#### Task material:
______

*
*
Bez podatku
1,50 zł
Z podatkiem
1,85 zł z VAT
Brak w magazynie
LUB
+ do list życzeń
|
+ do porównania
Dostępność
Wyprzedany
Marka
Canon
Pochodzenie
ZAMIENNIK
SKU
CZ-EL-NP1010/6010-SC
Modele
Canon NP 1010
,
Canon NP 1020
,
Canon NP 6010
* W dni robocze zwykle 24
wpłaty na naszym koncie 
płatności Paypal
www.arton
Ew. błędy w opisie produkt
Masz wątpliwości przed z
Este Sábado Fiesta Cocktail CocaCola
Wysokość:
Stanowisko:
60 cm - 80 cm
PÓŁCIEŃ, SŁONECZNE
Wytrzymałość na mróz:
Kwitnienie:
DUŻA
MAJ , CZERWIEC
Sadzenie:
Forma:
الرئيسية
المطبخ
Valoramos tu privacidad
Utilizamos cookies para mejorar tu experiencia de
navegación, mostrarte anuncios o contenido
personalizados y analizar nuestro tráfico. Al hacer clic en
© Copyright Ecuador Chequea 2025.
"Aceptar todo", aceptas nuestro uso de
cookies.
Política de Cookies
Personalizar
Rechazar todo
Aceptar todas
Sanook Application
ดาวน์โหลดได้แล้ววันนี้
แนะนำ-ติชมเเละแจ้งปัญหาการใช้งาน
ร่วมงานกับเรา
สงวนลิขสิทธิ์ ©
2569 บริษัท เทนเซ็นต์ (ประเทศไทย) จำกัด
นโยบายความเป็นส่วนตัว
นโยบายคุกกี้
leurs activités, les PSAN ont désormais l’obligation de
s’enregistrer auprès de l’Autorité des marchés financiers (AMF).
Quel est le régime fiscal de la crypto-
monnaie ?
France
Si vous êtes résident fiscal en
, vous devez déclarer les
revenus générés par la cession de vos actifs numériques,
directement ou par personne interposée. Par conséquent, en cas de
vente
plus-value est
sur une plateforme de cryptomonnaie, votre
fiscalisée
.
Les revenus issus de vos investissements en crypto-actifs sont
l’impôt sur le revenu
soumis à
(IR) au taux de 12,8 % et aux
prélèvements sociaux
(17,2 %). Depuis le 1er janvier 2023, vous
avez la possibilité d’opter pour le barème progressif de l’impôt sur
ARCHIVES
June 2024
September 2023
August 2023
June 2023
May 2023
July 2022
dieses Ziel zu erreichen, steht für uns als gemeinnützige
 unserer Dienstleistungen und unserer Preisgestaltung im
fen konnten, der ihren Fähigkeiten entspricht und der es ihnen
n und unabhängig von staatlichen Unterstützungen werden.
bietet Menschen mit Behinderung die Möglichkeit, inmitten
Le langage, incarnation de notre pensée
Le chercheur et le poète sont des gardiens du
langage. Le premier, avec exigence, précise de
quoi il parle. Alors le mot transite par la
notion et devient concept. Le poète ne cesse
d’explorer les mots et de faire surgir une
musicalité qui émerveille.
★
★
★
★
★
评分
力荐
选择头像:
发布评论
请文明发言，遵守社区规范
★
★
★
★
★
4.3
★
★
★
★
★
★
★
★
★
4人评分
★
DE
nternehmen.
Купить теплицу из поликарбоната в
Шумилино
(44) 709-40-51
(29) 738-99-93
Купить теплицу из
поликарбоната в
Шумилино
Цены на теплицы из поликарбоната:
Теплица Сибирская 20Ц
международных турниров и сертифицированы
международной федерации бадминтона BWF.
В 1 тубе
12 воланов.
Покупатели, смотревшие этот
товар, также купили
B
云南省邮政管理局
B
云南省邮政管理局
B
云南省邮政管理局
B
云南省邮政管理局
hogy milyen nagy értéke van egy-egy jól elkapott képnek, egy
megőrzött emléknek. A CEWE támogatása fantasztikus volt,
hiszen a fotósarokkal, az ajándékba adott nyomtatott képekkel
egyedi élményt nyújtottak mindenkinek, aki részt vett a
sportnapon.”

______

#### Task description:
Tell how many lines of the entries above include "langage". The answer should be the number and nothing more.

#### Answer box:
2